Our joint project is focused on modelling the uncertainty of humans’ behaviours when interacting with robots. Equipping robots with the ability to estimate the uncertain state of the human and predict the uncertain motion of the human is key to guaranteeing human safety during interaction. We work on methods that describe the uncertainty with sets and we develop uncertainty-aware algorithms for estimation and prediction of the human behaviour as well as robot motion generation.
As an example, let’s consider a robot helping a human getting dressed. During dressing the robot cannot directly see the position of the human’s elbow due to the cloth, neither can predict where the human arm will be next. This in turn complicates the robot motion generation as the robot might be overconfident in an erroneous human state that might render the robot’s behaviour unsafe. Modelling uncertain human behaviour allows robots to decide when to move conservatively and when efficiently such that the human partner is always safe.

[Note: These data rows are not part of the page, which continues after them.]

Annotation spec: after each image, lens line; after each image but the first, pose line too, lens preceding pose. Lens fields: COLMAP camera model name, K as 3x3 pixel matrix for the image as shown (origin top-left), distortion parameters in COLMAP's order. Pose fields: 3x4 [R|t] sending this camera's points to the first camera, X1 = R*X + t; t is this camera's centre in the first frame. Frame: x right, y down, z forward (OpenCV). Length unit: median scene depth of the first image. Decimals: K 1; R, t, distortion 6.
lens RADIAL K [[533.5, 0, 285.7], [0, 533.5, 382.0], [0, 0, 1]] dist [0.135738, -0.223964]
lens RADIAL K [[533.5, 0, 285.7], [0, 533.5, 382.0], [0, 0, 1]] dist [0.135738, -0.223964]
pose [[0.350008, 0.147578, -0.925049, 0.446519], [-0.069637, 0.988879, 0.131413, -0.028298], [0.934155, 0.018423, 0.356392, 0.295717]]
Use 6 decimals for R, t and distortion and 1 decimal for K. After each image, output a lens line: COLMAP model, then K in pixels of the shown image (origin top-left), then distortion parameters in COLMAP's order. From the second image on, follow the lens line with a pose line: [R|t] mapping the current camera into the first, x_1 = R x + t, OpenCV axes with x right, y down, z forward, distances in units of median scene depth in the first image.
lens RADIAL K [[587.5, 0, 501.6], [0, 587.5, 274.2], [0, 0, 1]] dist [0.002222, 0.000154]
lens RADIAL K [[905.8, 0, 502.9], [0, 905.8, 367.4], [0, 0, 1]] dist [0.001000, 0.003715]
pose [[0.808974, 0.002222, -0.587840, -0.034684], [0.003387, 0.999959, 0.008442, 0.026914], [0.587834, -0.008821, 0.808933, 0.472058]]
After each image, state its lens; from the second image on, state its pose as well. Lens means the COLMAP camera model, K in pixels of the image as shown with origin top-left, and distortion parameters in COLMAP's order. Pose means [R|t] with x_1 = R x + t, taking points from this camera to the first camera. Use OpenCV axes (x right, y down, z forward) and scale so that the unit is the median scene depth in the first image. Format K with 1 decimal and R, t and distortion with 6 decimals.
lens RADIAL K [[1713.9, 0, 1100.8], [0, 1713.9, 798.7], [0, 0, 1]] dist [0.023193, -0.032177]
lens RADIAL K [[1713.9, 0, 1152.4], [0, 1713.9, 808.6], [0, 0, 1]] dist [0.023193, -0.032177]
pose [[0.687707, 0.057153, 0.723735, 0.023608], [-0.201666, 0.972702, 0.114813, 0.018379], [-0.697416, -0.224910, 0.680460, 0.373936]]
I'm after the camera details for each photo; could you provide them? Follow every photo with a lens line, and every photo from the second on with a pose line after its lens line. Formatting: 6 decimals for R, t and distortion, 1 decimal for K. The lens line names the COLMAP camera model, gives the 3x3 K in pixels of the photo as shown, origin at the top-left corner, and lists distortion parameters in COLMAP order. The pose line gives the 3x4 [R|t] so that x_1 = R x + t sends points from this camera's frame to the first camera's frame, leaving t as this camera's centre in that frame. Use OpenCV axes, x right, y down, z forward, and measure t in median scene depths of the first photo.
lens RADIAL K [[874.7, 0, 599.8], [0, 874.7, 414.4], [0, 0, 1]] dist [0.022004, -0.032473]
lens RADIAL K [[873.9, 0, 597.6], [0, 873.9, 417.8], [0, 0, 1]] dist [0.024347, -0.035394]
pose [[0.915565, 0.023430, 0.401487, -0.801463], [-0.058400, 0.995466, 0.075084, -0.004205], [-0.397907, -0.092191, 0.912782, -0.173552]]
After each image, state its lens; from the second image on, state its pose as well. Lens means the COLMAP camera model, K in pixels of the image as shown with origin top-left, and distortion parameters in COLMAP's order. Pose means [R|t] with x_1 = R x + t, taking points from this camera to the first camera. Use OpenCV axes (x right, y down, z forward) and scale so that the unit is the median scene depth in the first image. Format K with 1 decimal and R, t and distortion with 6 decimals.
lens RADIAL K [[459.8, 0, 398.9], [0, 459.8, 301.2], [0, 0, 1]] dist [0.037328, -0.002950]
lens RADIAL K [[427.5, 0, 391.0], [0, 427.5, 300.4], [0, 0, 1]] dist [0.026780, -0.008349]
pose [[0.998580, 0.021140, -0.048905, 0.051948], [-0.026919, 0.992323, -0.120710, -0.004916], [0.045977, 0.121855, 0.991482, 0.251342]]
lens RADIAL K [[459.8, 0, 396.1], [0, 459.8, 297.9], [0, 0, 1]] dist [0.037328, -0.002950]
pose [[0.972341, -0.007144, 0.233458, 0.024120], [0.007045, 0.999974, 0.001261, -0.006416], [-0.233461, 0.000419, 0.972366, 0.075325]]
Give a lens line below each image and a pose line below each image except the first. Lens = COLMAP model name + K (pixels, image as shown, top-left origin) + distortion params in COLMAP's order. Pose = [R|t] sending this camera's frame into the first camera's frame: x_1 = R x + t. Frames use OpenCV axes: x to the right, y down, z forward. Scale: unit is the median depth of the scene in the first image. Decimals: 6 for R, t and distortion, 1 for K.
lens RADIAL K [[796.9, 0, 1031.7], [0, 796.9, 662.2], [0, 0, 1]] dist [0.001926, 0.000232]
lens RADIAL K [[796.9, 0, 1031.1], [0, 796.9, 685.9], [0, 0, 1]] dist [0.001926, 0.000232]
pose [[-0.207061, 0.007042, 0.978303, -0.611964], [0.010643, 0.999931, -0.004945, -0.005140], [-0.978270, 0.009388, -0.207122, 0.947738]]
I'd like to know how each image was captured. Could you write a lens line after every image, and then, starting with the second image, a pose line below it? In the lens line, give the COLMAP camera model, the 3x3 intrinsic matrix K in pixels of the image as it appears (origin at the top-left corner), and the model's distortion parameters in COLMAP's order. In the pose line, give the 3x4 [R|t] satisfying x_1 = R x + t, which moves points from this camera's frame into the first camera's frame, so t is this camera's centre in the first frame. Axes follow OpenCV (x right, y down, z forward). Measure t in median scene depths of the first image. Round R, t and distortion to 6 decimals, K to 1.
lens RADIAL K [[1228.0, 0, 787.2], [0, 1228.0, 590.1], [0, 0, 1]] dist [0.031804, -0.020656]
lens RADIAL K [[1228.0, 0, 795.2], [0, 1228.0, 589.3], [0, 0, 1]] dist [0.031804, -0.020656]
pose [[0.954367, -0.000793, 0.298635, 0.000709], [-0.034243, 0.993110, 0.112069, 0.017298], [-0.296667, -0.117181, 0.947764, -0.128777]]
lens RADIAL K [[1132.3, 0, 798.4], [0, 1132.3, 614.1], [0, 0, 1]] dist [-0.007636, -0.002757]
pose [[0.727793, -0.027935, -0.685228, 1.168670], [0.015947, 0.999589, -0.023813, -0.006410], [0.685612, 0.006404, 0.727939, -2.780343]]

My three-month visit started in January 2022, and it will be completed at the end of March 2022. In late December 2021 and during the Omicron wave I packed my suitcase and left cold Edinburgh for the even colder Boston. The ﬁrst couple of weeks were about adjustment to the new town and weather, hunting for a room and getting familiar with MIT and the IRG, while the following weeks were full of focused work, meeting students, academics and fellow roboticists at MIT, as well as exploring the particularly cold (for a Greek) and vibrant Boston. My visit has been extremely stimulating and productive and I would definitely recommend it to any researcher, especially if the visit takes place in another continent. After the completion of my visit, our collaboration between the IRG, the SLMC group, and the Honda Research Institute Europe will continue towards developing further human uncertainty models.
Finally, I would like to thank SICSA for funding this research visit via the SICSA Postdoctoral and Early Career Researcher Exchanges (PECE) award, which greatly supported me during this fruitful research visit!